Produk Indomie yang dipasarkan di Taiwan seharusnya untuk dikonsumsi di
Indonesia. Dan karena standar di antara kedua negara berbeda maka
timbulah kasus Indomie ini.
Dari pembahasan diatas terdapat beberapa
factor yang menjadikan produk indomie dilarang dipasarkan dinegara
Taiwan.
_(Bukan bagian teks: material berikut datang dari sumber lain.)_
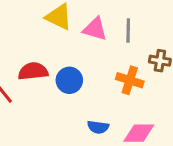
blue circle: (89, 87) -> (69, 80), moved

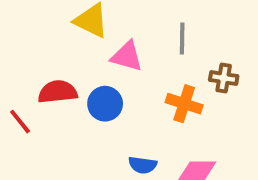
pink triangle: (95, 29) -> (127, 56), moved

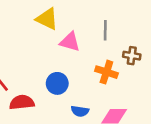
red semicircle: (58, 92) -> (22, 102), moved
blue circle: (105, 104) -> (57, 83), moved

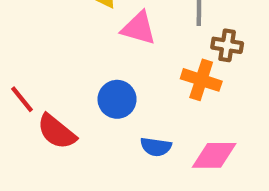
brown cross: (132, 56) -> (227, 45), moved
red semicircle: (22, 102) -> (57, 132), turned -135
Beberapa factor dianataranya adalah harga yang di tawarkan,
bahan dasar atau zat pengawet yang digunakan dan aturan standarisasi.
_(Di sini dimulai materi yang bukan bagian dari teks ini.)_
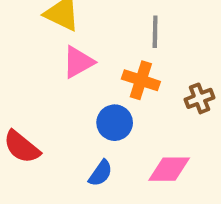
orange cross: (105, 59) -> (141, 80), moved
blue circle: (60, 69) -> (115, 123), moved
Jika dari harga, harga yang ditawarkan indomie lebih murah dibanding
dengan makanan sejenis dengan kualitas yang sama, serta zat pengawet
atau bahan pengawet yang digunakan indomie dikatakan berbahaya karena
telah melebihi standar pemakaian di Taiwan,namun menurut Ketua BPOM
Kustantinah kadar kimia yang ada dalam Indomie masih dalam batas wajar
dan aman untuk dikonsumsi. Sedangkan aturan Negara masing-masing yang
memiliki pandangan berbeda, indonesia yang merupakan anggota Codex
Alimentarius Commision, produk Indomie sudah mengacu kepada persyaratan
Internasional tentang regulasi mutu, gizi dan kemanan produk pangan.
Sedangkan Taiwan bukan merupakan anggota Codec.
Jadi jelas etika dalam berbisnis sangat
perlu diperhatikan sehingga masalah yang sekiranya akan terjadi dapat di
selesaikan dengan baik tanpa harus ada salah satu pihak yang dirugikan.